RECORDS -
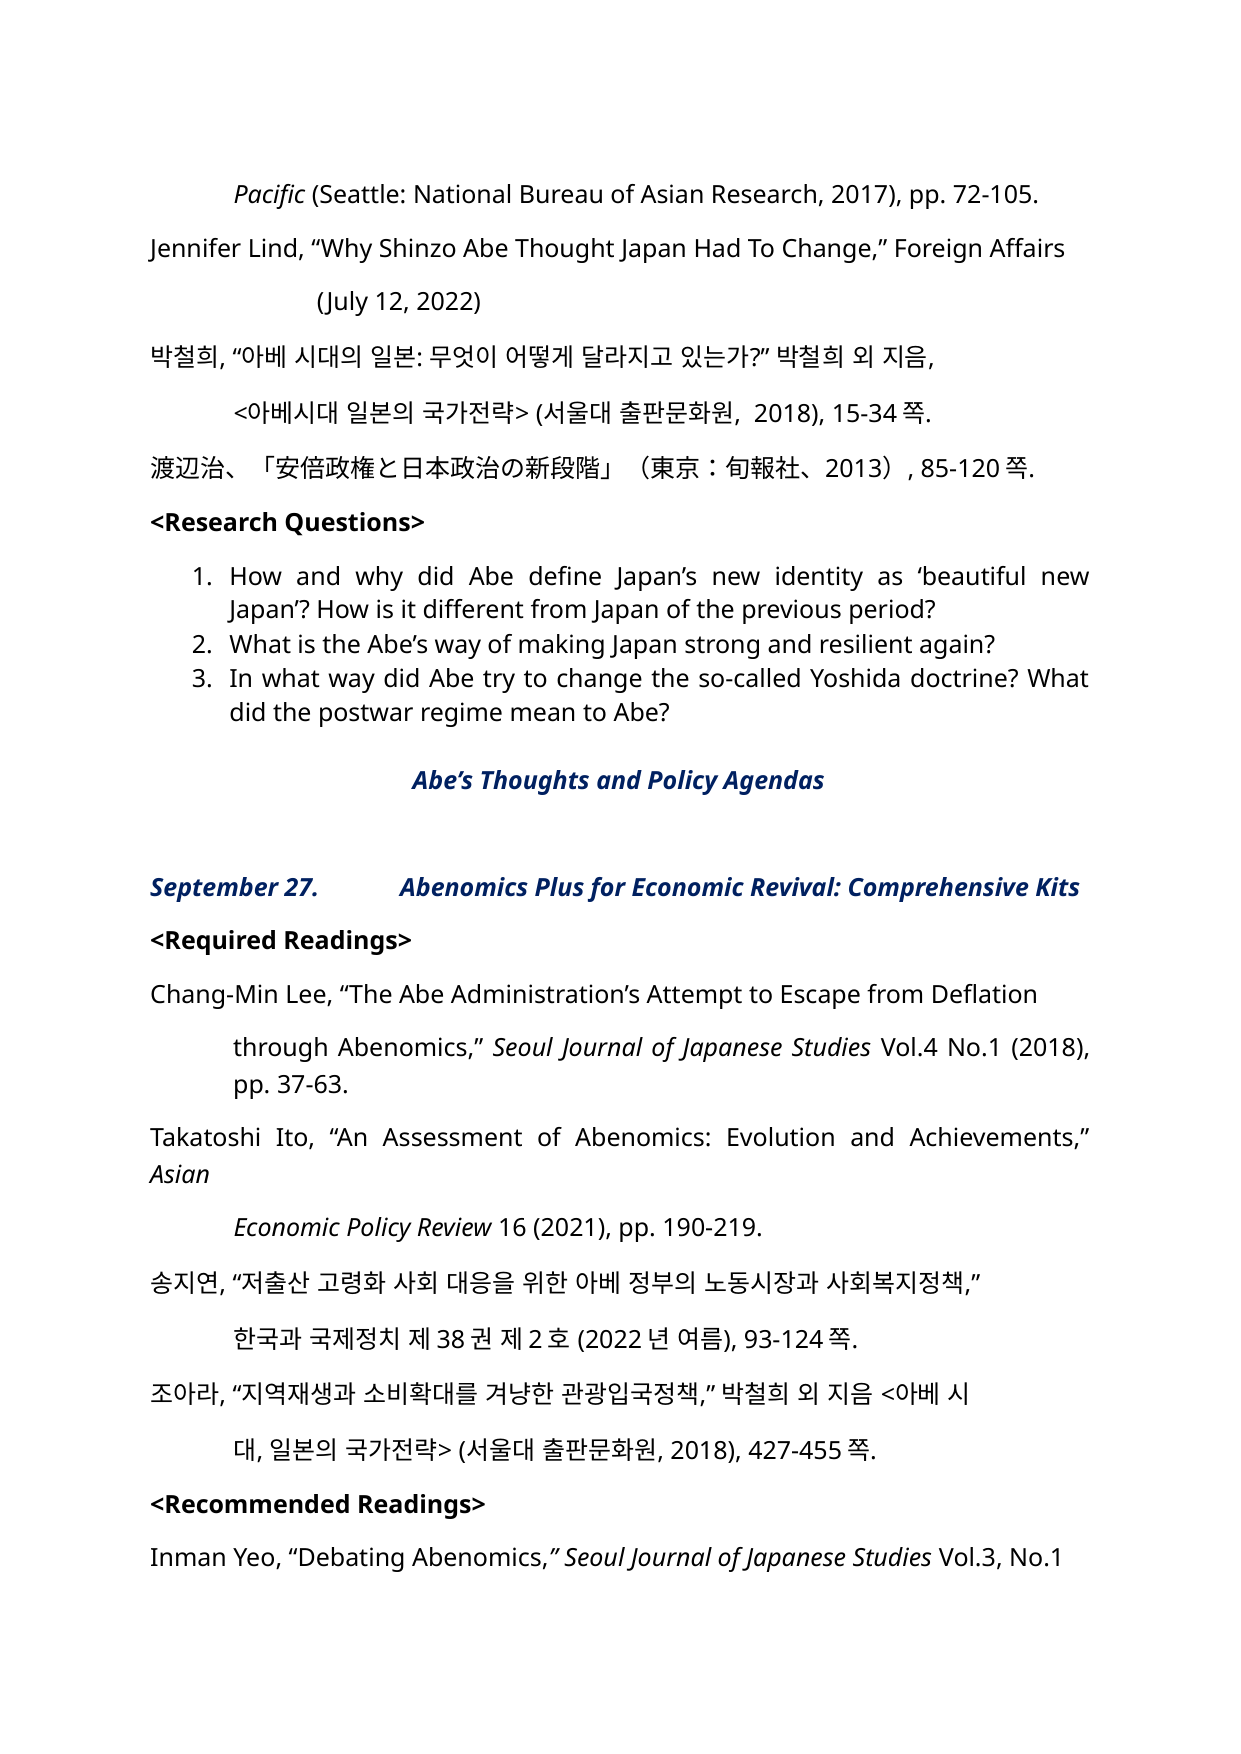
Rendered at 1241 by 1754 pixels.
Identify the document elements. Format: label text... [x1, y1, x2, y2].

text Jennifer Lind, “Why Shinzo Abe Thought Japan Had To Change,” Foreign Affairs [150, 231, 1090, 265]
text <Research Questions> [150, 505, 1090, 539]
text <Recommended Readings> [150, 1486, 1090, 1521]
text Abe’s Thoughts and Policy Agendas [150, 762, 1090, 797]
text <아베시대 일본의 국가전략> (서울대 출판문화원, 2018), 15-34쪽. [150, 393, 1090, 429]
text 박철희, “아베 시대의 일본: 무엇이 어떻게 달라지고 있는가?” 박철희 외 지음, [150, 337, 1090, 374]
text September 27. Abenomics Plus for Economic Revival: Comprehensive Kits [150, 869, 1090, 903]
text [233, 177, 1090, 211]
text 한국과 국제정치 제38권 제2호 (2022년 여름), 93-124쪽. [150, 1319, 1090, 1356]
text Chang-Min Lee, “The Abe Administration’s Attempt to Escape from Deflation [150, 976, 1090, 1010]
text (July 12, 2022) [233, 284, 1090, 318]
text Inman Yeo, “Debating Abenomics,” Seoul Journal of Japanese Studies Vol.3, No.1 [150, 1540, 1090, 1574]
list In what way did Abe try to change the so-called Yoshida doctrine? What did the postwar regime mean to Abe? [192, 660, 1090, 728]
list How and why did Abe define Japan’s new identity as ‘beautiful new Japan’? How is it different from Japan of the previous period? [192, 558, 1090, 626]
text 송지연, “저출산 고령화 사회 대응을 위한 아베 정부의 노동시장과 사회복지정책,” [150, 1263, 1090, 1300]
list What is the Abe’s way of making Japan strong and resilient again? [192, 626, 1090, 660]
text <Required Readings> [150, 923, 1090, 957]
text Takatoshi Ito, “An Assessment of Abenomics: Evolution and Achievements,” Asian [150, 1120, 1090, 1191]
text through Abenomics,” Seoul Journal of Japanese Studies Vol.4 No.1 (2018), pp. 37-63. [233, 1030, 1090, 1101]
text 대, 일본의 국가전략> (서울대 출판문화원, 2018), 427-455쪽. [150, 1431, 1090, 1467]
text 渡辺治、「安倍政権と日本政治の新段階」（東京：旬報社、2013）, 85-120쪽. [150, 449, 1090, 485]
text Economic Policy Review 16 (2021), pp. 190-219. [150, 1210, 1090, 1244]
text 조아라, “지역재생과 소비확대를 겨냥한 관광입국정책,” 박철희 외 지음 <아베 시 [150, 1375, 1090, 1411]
* * *
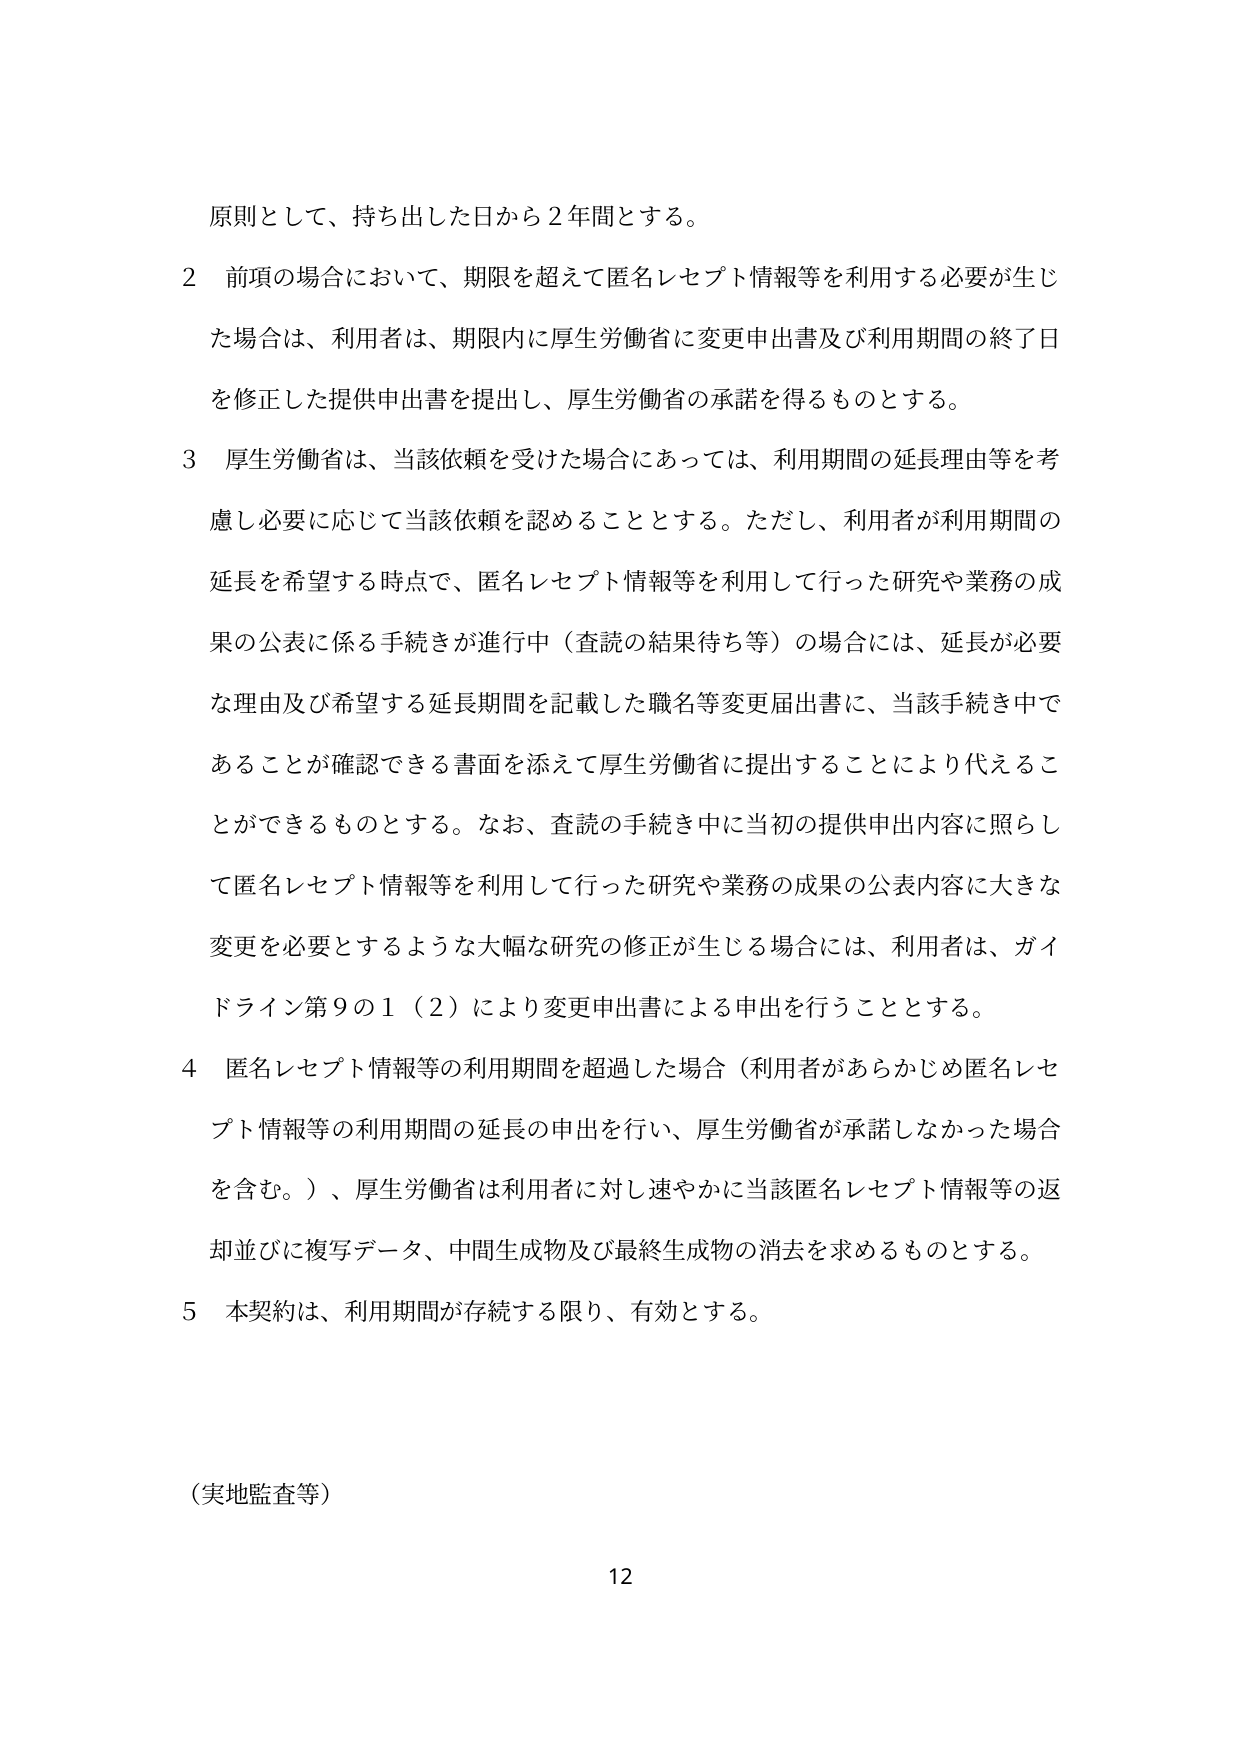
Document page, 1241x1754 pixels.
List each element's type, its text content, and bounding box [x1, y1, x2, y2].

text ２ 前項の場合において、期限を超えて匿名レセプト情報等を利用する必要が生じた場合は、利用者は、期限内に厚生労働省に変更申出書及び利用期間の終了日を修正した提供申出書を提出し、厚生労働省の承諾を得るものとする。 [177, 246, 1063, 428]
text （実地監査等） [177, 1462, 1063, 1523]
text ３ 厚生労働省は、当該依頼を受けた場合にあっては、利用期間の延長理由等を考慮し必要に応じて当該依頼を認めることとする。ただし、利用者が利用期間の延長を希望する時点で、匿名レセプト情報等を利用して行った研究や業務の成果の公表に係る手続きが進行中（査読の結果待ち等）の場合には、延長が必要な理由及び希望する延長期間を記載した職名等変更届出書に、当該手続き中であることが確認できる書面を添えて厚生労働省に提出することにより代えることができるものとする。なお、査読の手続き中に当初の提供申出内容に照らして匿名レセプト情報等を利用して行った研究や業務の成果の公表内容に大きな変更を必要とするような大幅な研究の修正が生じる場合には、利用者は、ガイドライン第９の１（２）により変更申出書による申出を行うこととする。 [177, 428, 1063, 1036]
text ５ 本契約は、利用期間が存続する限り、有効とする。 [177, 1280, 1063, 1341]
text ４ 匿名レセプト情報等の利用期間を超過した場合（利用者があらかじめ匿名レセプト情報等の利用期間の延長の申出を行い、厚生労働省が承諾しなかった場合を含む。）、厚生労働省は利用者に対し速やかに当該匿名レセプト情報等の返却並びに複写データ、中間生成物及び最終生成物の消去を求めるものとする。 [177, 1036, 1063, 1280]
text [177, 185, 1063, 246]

THE PROBLEM - Copy the lines from the entries above in which the word "Japanese" appears.

WRITTEN RESPONSE -
text Inman Yeo, “Debating Abenomics,” Seoul Journal of Japanese Studies Vol.3, No.1 [150, 1540, 1090, 1574]
text through Abenomics,” Seoul Journal of Japanese Studies Vol.4 No.1 (2018), pp. 37-63. [233, 1030, 1090, 1101]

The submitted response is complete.